© Fernando Garrido, 15, I, 2024
Odiar a un mercader de decretos ley es delito. Odiar a un grafitero de BOE también. Odiar a quien roba, miente siempre, insulta y destroza vidas, lo mismo.
Sin embargo, España está sufriendo las legislaturas del odio de Estado. Del odio a la verdad, de leyes para odiar y perseguir a cualquier amante de la verdad.
Pero prohibir el odio es como amar por obligación. Son imposiciones humanamente imposibles. En eso estamos progresando. Es la intervención intrusiva de la ley en los sentimientos personales de cada cual.
El intervencionismo hoy no conoce límites, y siempre avanza con conquistas camufladas de derechos sobre lo material e inmaterial, sobre los bienes, las actividades, las mentes, la cultura y también hacia los lugares recónditos del alma.
El delito de odio es una aberración que prescribe implicitamente el amor universal como obligación a una utopía, que lo es, sí, contra la libertad.
Lo legislado a tal propósito va más allá de lo que pudiera ser la justa pena o condena impuesta a una agresión, o la omisión de socorro, o el crimen pasional.
Este último se suele cometer, paradójicamente, por amor contra la persona amada. De tanto amar se mata.
En el otro extremo, el odio, va dirigido precisamente hacia lo contrario, aquello que no se ama y se detesta, que puede por tanto acabar mal o permanecer guardado en un cajón. Suele ser así.
Pero ¿quién ha de imponerle a un ser humano que ame poco o mucho, ni que odie tanto o menos, como tampoco que el odioso se haga de odiar o por el contrario sea merecedor de amor?
Amar u odiar, ser odiado o amado, va más allá de la imposición volitiva, es un sentimiento que brota de lo más profundo del ser, es potestad a medio camino entre el temperamento, el carácter, la personalidad y la propia naturaleza, ciega e inocente.
Legislar contra eso es hacerlo contra la realidad biográfica, biológica y natural. Es un imponerle al Hombre que no lo sea: un imposible, no siendo esclavo, y ni aun así.
No se confunda lo que digo; se cometen delitos a causa y a consecuencia de, pero el delito no será el amar u odiar, sino el resultado (un asesinato, una agresión, un secuestro, una guerra…) en el que seguro concurren otros varios elementos previos y posteriores.
En un régimen de libertades, la norma ha de distinguir y separar lo que corresponde a la moral religiosa o de conciencia, de lo que ha de ser una ética democrática, de laica de urbanidad.
Pues de otro modo será como un islam (atadura o sometimiento) donde, sin distinción, van en un mismo fardo el mandamiento religioso y la cuestión política.

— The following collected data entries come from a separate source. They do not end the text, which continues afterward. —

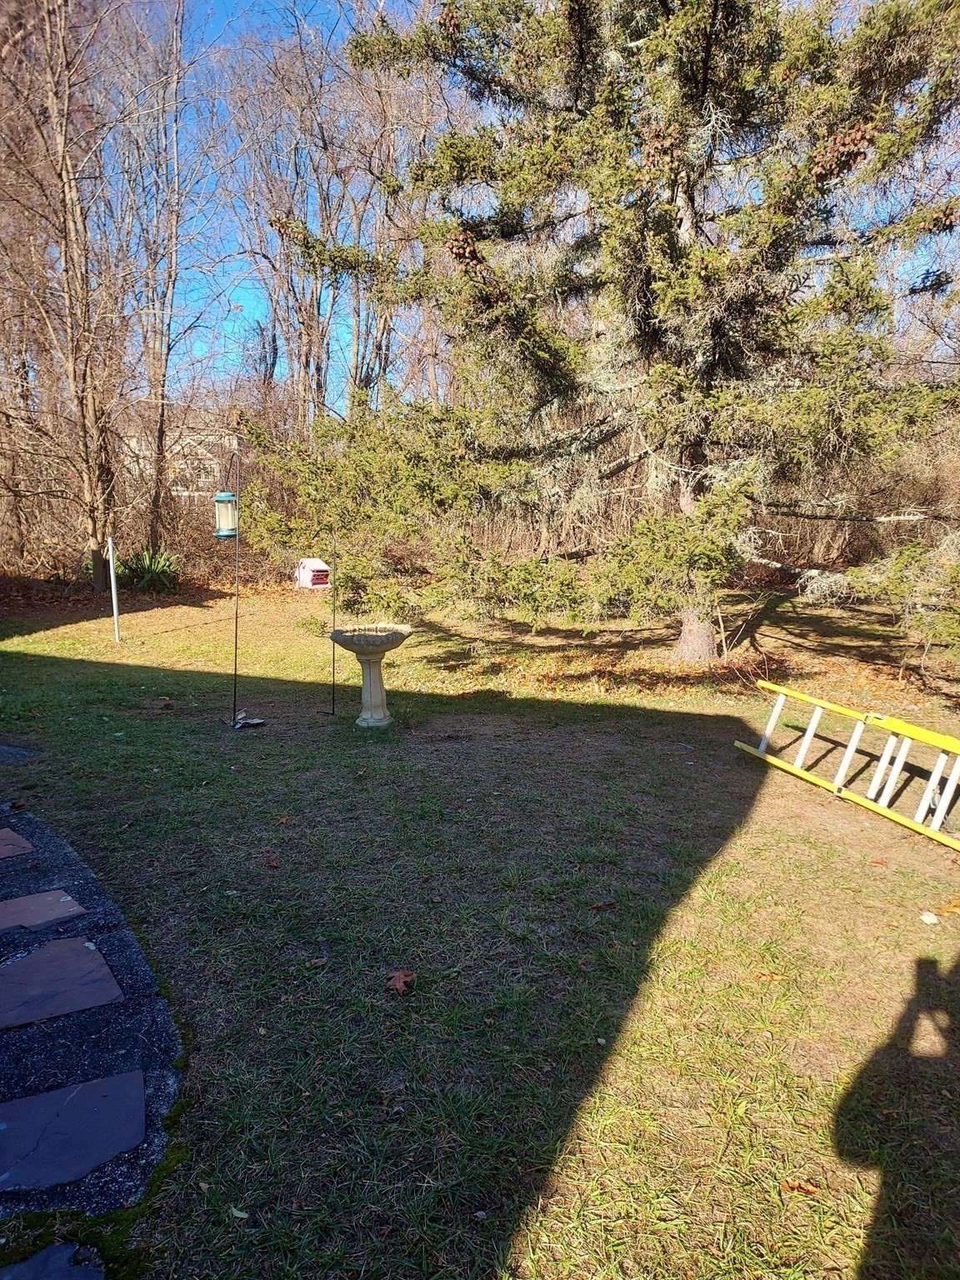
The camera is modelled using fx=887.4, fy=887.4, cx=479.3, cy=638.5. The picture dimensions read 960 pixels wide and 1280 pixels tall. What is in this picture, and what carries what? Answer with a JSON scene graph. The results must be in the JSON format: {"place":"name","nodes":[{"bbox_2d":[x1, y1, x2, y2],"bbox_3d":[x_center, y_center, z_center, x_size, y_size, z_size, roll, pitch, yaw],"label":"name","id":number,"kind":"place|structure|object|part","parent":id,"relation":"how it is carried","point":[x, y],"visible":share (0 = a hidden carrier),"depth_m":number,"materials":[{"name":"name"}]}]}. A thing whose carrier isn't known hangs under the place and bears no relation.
{"place":"outdoors","nodes":[
{"label":"outdoors","id":0,"kind":"place"},
{"bbox_2d":[0,795,182,1224],"label":"stone path","id":1,"kind":"structure","parent":0,"point":[114,956],"materials":[{"name":"grey stone"}]},
{"bbox_2d":[0,825,33,859],"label":"stepping stone","id":2,"kind":"object","parent":1,"relation":"in","point":[1,848],"visible":0.98,"depth_m":4.44,"materials":[{"name":"stone"}]},
{"bbox_2d":[0,887,86,933],"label":"stepping stone","id":3,"kind":"object","parent":1,"relation":"in","point":[17,902],"visible":0.97,"depth_m":3.73,"materials":[{"name":"stone"}]},
{"bbox_2d":[0,935,123,1030],"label":"stepping stone","id":4,"kind":"object","parent":1,"relation":"in","point":[80,947],"visible":0.98,"depth_m":3.16,"materials":[{"name":"stone"}]},
{"bbox_2d":[0,1068,146,1193],"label":"stepping stone","id":5,"kind":"object","parent":1,"relation":"in","point":[114,1149],"visible":0.98,"depth_m":2.43,"materials":[{"name":"stone"}]},
{"bbox_2d":[110,0,219,552],"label":"bare tree","id":6,"kind":"object","parent":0,"point":[162,417],"visible":0.97,"depth_m":17.41,"materials":[{"name":"brown plant"}]},
{"bbox_2d":[119,428,238,500],"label":"house","id":7,"kind":"structure","parent":0,"point":[182,493],"depth_m":36.56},
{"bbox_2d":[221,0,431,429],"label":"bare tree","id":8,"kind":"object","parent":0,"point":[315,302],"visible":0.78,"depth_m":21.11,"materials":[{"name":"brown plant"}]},
{"bbox_2d":[0,567,959,1279],"label":"lawn","id":9,"kind":"structure","parent":0,"point":[120,741],"materials":[{"name":"green plant"}]},
{"bbox_2d":[0,741,39,763],"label":"stepping stone","id":10,"kind":"object","parent":9,"relation":"in","point":[19,751],"visible":0.98,"depth_m":6.08,"materials":[{"name":"grey stone"}]},
{"bbox_2d":[0,1242,108,1279],"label":"stepping stone","id":11,"kind":"object","parent":9,"relation":"on","point":[75,1270],"visible":0.99,"depth_m":2.05,"materials":[{"name":"grey stone"}]},
{"bbox_2d":[0,0,133,588],"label":"bare tree","id":12,"kind":"object","parent":9,"relation":"on","point":[64,149],"visible":0.99,"depth_m":13.83,"materials":[{"name":"brown plant"}]},
{"bbox_2d":[107,537,120,642],"bbox_3d":[-4.485,-0.564,10.916,0.079,1.332,0.079,0,9,-1],"label":"white post","id":13,"kind":"object","parent":9,"relation":"on","point":[112,573],"visible":0.99,"depth_m":10.89,"materials":[{"name":"white"}]},
{"bbox_2d":[120,544,181,592],"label":"yucca plant","id":14,"kind":"object","parent":9,"relation":"on","point":[159,563],"visible":0.79,"depth_m":15.60,"materials":[{"name":"green plant"}]},
{"bbox_2d":[226,446,243,729],"bbox_3d":[-1.916,-0.402,6.939,0.157,2.199,0.175,0,9,-1],"label":"pole","id":15,"kind":"object","parent":9,"relation":"on","point":[236,647],"visible":0.94,"depth_m":6.95,"materials":[{"name":"black metal"}]},
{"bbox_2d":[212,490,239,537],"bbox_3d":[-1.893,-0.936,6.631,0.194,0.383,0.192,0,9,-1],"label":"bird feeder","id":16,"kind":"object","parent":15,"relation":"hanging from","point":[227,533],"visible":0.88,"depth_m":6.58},
{"bbox_2d":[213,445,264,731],"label":"bird feeder","id":17,"kind":"object","parent":9,"relation":"on","point":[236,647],"visible":0.97,"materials":[{"name":"black metal"}]},
{"bbox_2d":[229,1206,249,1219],"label":"leaf","id":18,"kind":"object","parent":9,"relation":"on","point":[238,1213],"visible":0.89,"depth_m":2.27,"materials":[{"name":"green plant"}]},
{"bbox_2d":[230,712,265,729],"bbox_3d":[-1.854,0.658,7.044,0.310,0.064,0.293,0,9,-1],"label":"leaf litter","id":19,"kind":"object","parent":9,"relation":"on","point":[254,722],"visible":0.91,"depth_m":7.01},
{"bbox_2d":[262,852,280,868],"bbox_3d":[-1.038,1.101,4.428,0.100,0.049,0.116,-6,11,-34],"label":"dry leaf","id":20,"kind":"object","parent":9,"relation":"on","point":[270,862],"visible":0.99,"depth_m":4.41,"materials":[{"name":"brown plant"}]},
{"bbox_2d":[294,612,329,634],"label":"small shrub","id":21,"kind":"object","parent":9,"relation":"on","point":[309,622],"visible":0.92,"depth_m":11.06,"materials":[{"name":"green plant"}]},
{"bbox_2d":[322,539,339,716],"bbox_3d":[-1.237,-0.163,7.433,0.142,1.640,0.111,0,9,-1],"label":"pole","id":22,"kind":"object","parent":9,"relation":"on","point":[333,711],"visible":0.86,"depth_m":7.45,"materials":[{"name":"black metal"}]},
{"bbox_2d":[294,557,330,589],"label":"birdhouse","id":23,"kind":"object","parent":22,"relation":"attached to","point":[315,563],"visible":0.88,"depth_m":14.47,"materials":[{"name":"white wood"}]},
{"bbox_2d":[329,622,412,729],"bbox_3d":[-0.846,0.305,6.902,0.651,0.820,0.669,0,9,-1],"label":"birdbath","id":24,"kind":"object","parent":9,"relation":"on","point":[375,687],"visible":0.99,"depth_m":6.83,"materials":[{"name":"stone"}]},
{"bbox_2d":[385,969,416,995],"bbox_3d":[-0.296,1.264,3.301,0.140,0.055,0.140,-7,12,-36],"label":"dry leaf","id":25,"kind":"object","parent":9,"relation":"on","point":[397,977],"visible":0.95,"depth_m":3.28,"materials":[{"name":"brown plant"}]},
{"bbox_2d":[588,900,616,910],"bbox_3d":[0.545,1.177,3.951,0.127,0.036,0.108,-5,11,-27],"label":"dry leaf","id":26,"kind":"object","parent":9,"relation":"on","point":[597,907],"visible":0.98,"depth_m":3.94,"materials":[{"name":"brown plant"}]},
{"bbox_2d":[246,0,959,669],"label":"evergreen tree","id":27,"kind":"object","parent":9,"relation":"on","point":[539,353],"visible":0.99,"depth_m":8.21,"materials":[{"name":"plant"}]},
{"label":"trunk","id":28,"kind":"part","parent":27,"relation":"part of","materials":[{"name":"wood"}]},
{"bbox_2d":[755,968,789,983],"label":"dry leaf","id":29,"kind":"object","parent":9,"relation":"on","point":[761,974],"visible":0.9,"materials":[{"name":"brown plant"}]},
{"bbox_2d":[781,1176,820,1194],"bbox_3d":[0.852,1.445,2.357,0.095,0.026,0.098,-8,12,-41],"label":"dry leaf","id":30,"kind":"object","parent":9,"relation":"on","point":[792,1187],"visible":0.92,"depth_m":2.35,"materials":[{"name":"brown plant"}]},
{"bbox_2d":[735,681,959,850],"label":"ladder","id":31,"kind":"object","parent":9,"relation":"on","point":[882,765],"visible":0.98,"depth_m":5.38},
{"bbox_2d":[855,540,959,658],"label":"shrub","id":32,"kind":"object","parent":9,"relation":"on","point":[890,587],"visible":0.92,"depth_m":8.16,"materials":[{"name":"green plant"}]},
{"bbox_2d":[919,910,939,924],"bbox_3d":[1.963,1.214,3.867,0.084,0.038,0.087,-5,11,-31],"label":"white stone","id":33,"kind":"object","parent":9,"relation":"on","point":[929,921],"visible":0.99,"depth_m":3.85,"materials":[{"name":"white"}]},
{"bbox_2d":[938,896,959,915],"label":"dry leaf","id":34,"kind":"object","parent":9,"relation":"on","point":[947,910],"visible":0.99,"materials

Es decir, cuando delito o pecado son lo mismo porque no existe diferencia de iure ni de facto entre el libro sagrado y el fuero o código civil.
Eso tiene un nombre. Se llama teocracia: forma de gobierno en que la autoridad legislativa, ejecutiva y judicial emana de Dios, y se ejerce, directa o indirectamente, por un poder político religioso, vicario del Altísimo, en manos de castas sacerdotales, nobleza, monarcas, caudillos o líderes.
Me temo que la democracia que prohíbe odiar está precisamente en ese plano, con una casta dirigente empoderada en la gracia divina, que se protege y justifica, legisla y actúa sobre cuestiones morales y de conciencia. Es su utopía fundamentalista contra nuestra libertad.